Semistructured interviews by telephone were able to elicit these perspectives in a manner that balanced the need for a flexible yet systematic approach to data collection. Interviewing by telephone also collected data cost-effectively and quickly from a geographically dispersed, national sample. Telephone interviews are feasible with most people with PD [26, 27] and the opportunity to involve proxies minimised the loss of people with PD who find telephone use challenging.
However, this study has limitations. The sample is small, but it provides in-depth information. Also, it “is biased; it must be biased”  since purposive sampling was used to select the most information-rich, lay participants. These are the participants who can best represent the experience of perceived medication errors by health professionals. Unlike probability sampling, purposive sampling cannot therefore represent the background population from which participants were selected. We have, however, attempted to provide sufficient information for readers to decide whether our study findings are transferrable to their own settings.
In addition, when errors in medication timing in PD become clinically important is not always clear . Participants' reports in this study were subject to recall bias and their nonclinical knowledge might have restricted their ability to identify or attribute medication timing errors. No attempt was made to verify the reports or assess cognitive function; however, ambulatory  and hospitalised patients have the capacity to recognise medication errors . Their perspectives also define what is real to them. Another limitation of our study is that the proxy reports may differ from the self-reports of the people with the medical condition . Errors in treatment timing initiation for PD were outside the scope of this study.

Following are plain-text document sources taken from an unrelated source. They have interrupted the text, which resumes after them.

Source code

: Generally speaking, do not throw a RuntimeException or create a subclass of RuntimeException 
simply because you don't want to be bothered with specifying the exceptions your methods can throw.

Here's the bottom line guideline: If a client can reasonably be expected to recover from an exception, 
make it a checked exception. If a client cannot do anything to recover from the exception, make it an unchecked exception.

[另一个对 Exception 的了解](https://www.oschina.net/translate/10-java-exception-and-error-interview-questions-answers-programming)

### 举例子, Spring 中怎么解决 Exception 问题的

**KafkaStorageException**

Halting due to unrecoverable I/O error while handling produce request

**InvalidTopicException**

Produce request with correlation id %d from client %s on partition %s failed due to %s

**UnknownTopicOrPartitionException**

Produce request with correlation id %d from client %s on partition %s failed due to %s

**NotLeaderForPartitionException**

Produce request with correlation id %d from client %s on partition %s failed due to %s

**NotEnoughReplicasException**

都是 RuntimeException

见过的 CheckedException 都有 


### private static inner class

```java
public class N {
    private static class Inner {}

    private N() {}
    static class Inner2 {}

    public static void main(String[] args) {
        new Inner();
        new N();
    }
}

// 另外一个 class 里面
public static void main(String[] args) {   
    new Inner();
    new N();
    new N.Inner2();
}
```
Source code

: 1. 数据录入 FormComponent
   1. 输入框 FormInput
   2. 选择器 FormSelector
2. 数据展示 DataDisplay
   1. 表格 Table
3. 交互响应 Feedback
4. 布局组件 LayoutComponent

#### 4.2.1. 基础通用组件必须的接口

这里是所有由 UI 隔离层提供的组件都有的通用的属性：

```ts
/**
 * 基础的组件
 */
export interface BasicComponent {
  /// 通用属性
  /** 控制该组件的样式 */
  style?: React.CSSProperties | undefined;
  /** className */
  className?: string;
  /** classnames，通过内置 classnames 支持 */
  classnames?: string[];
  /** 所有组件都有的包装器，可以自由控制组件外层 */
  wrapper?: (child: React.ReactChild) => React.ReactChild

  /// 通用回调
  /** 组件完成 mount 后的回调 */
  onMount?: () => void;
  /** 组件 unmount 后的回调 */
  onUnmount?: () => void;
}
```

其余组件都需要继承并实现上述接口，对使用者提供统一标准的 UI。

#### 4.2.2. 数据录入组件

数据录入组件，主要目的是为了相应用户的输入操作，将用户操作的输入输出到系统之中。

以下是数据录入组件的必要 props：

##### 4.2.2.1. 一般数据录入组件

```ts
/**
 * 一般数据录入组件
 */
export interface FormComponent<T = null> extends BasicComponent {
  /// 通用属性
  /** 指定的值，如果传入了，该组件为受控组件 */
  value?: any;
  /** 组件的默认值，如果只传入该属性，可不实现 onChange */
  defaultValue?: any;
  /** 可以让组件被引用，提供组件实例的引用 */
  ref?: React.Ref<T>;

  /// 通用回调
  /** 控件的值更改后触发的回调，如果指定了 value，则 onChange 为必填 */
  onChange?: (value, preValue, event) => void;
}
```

The lay perspectives reported in this paper highlight opportunities from lived experience to reduce possible, avoidable errors in the timing of medication ingestion for PD, and attrition of health gain and quality of life. Further research is needed to validate lay reports against external evidence including the observations of professionals, and medical records. However, the narratives reported in this study indicate changes that may improve the timing of PD medication. Such changes include effective communication and shared respect for the capacity of professionals and lay people to co-manage PD medication delivery in hospital and community settings. People with PD, and their caregivers, can contribute to this partnership because they have experience of meeting their own daily needs to manage PD, which professionals do not have. Their lay knowledge can and should be enhanced through a therapeutic alliance with health professionals, which can reduce the risk that each party will err alone. This shared care approach resonates with the NICE guideline  and other United Kingdom initiatives, such as the expert patient programme . Change, however, requires a culture shift. Progress will be halting until professionals recognise the capacity of lay people to be involved in, and share responsibility for, their PD care in diverse settings.
Deirdre O'Sullivan is the National Director of Parkinson's New Zealand, which is the funder of this research and the organisation through which participants were recruited.
Parkinson's New Zealand is thanked for commissioning and funding this research, and for assisting with participant recruitment. The authors are grateful to all the individuals who participated in this study.